La République démocratique du Congo (RDC) fait face à une situation paradoxale lorsqu'elle émet des adjudications de bons et obligations du Trésor, une forme de demande de l’État pour emprunter de l’argent sur le marché financier. Les investisseurs sont plus prêts à prêter de l’argent au gouvernement en devises étrangères, le dollar en l’occurrence, qu'en franc congolais, la monnaie locale.
C’est ce que démontre la note de conjoncture économique de la Banque centrale du Congo (BCC), publiée ce jeudi 16 octobre 2023, et qui couvre la période du 3 au 10 octobre 2023.
Selon ce document, le Trésor a retenu une soumission de 5,0 milliards de CDF au 7 octobre 2023, au titre des obligations du Trésor indexées, sur 60,0 milliards de CDF annoncés. Autrement dit, sur les 60,0 milliards de CDF que le gouvernement voulait emprunter sur le marché financier, il n’en a reçu que 5,0 milliards de CDF. Ainsi, le gouvernement n’a reçu que 8,33 % de l’argent qu’il voulait emprunter en francs congolais.
Par contre, le même document précise que les bons et obligations du Trésor en dollar américain ont connu un grand succès. En effet, sur les 70 millions de USD que l’État voulait emprunter sur le marché financier, il en a reçu 71,6 millions, soit un taux de couverture de 102,3 %. Ce qui prouve que l’État réussit mieux à emprunter en devises étrangères qu’en monnaie locale.
Manque de confiance des investisseurs dans la monnaie locale ?
Une des raisons pour lesquelles les investisseurs seraient prêts à prêter de l’argent en devises étrangères est leur manque de confiance dans la monnaie locale. Une autre raison est le taux d’intérêt proposé par le gouvernement, qui ne serait pas assez attractif.
Augmentation du risque de change
Emprunter de l’argent en devises étrangères augmente le risque de change. Le risque de change, c'est la probabilité de perdre de l’argent lorsqu’une monnaie perd de la valeur face à une autre, comme pour le cas d'une dette par exemple. Dans le cas de la RDC par exemple, le budget de l’État est élaboré et exécuté en franc congolais, et même l’argent pour liquider les dettes provient d'abord de la monnaie locale.
Ainsi, l’État pourrait être amené à payer un service de la dette plus élevé que ce qui était prévu dans le budget, suite à une dépréciation de la monnaie nationale.
Ce risque est bien réel en RDC. Fin 2023 par exemple, près de 98 % de la dette publique congolaise était constituée de dette extérieure, hormis les arriérés intérieurs, rendant le pays particulièrement sensible aux fluctuations des taux de change.
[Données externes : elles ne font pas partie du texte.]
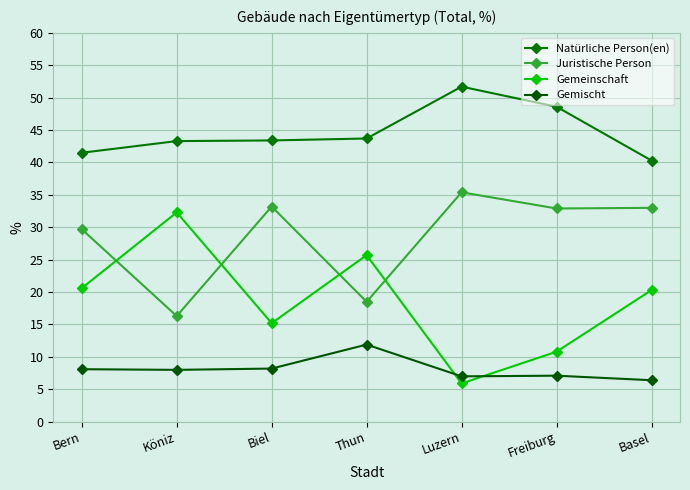

Rank the series by their average value, from lowest to highest.

Gemischt, Gemeinschaft, Juristische Person, Natürliche Person(en)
En 2023, le franc congolais s’est fortement déprécié, avec une baisse de 24,6 % en glissement annuel.
Pour la période allant de 2025 à 2027, la dépréciation du FC face au dollar américain pourrait atteindre 25 %.
« Une variation modérée du taux de change impacterait à la hausse le service de la dette de 127,4 milliards de FC en 2025, 300,4 milliards de FC en 2026 et 339,5 milliards de FC en 2027, ce qui exercerait une pression sur le Trésor public », selon le ministère du Budget.